The effect of this should be minimal once infrastructure around and knowledge of Bitcoin becomes more fully developed.
My point was that the current level of instability, with 2000% increases and 80% drops, is only a result of the low current level of adoption, combined with uncertainty over whether Bitcoin is going to be the global currency to replace all others, or a fad that is going to die out. Once the "final" level of adoption is reached, you wouldn't leave your money "sitting in the blockchain" in hopes of a big return. It'd be more like having your money in treasury bonds. Some return, sure, but fairly unexciting.

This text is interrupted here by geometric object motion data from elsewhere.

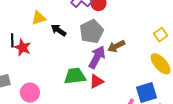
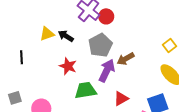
black arrow: (59, 30) -> (66, 36), moved
red star: (23, 48) -> (68, 66), moved
red triangle: (96, 81) -> (121, 99), moved

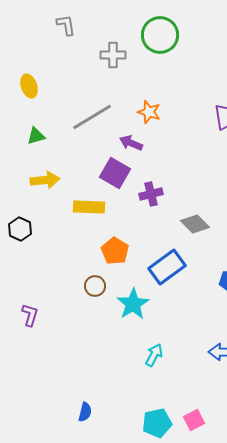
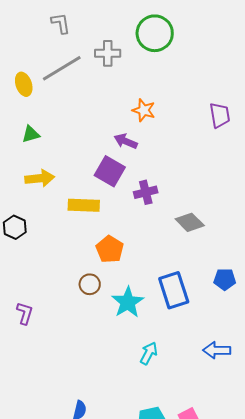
gray line: (92, 117) -> (62, 68), moved
blue rectangle: (167, 267) -> (174, 290), moved, turned -72

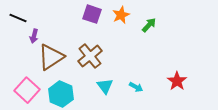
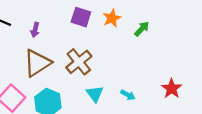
purple arrow: (34, 36) -> (35, 30), moved

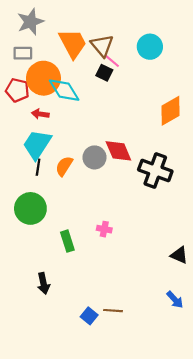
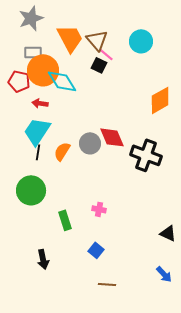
gray rectangle: (23, 53) -> (33, 52), moved
blue square: (89, 316) -> (96, 250), moved

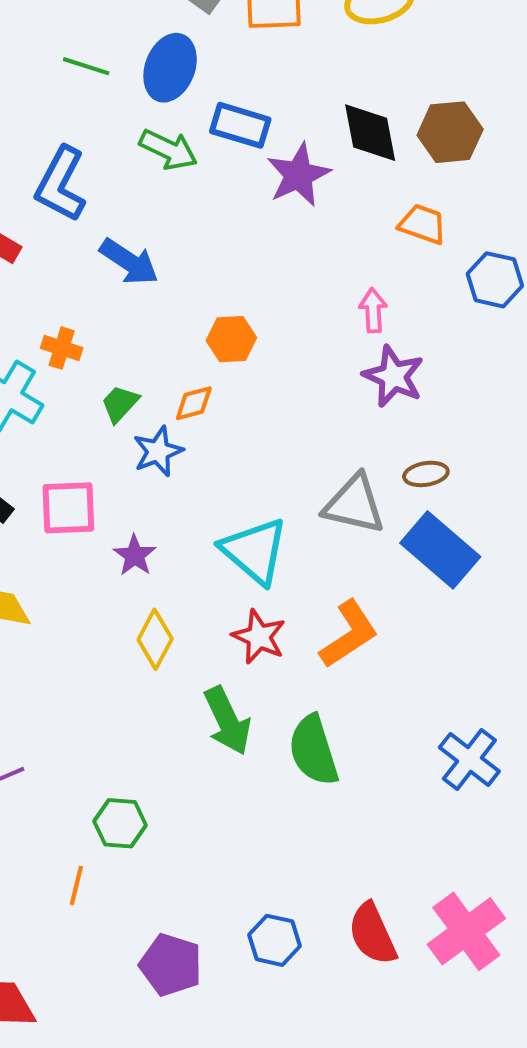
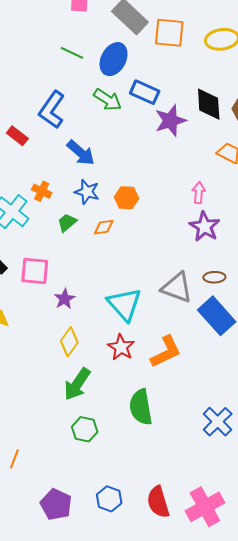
blue star: (158, 451) -> (87, 192), moved, turned 30
green arrow: (227, 721) -> (77, 384), moved, turned 52
green hexagon: (120, 823) -> (85, 429), moved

Annual population growth from 1950 to the present (the era for which we have good numbers, I assume?) topped out at 2.24% in 1964. We're currently at 0.88%, and projected to go negative in the 2080s. I assume it won't be negative forever, but figure maybe 1-2% annual price deflation over the long run?
What do?
Shifting gears a bit. Let's say for the sake of argument that the deflation thing is actually very bad. Maybe not catastrophically bad, but at least bad enough that we should prefer that Bitcoin does not succeed.
What alternative do we, as anarchists, offer to the world? Besides anarcho-communism, that is. I'm skeptical of it as a totalizing vision, and a lot of people just won't go for it.
I assume that in a post-state society:
Let's say that all of the other altcoins were obliterated, and that only Bitcoin and Dogecoin remain. Dogecoin would be the better option for society as a whole, due to the supply inflation. However, for individuals it's preferable to only accept Bitcoin and refuse to accept Dogecoin (Thiers' law). Dogecoin is unlikely to catch on because of this, even if we ignore Bitcoin's first-mover advantage.
What other good alternatives are there? I don't think "anarcho central banking" would be viable.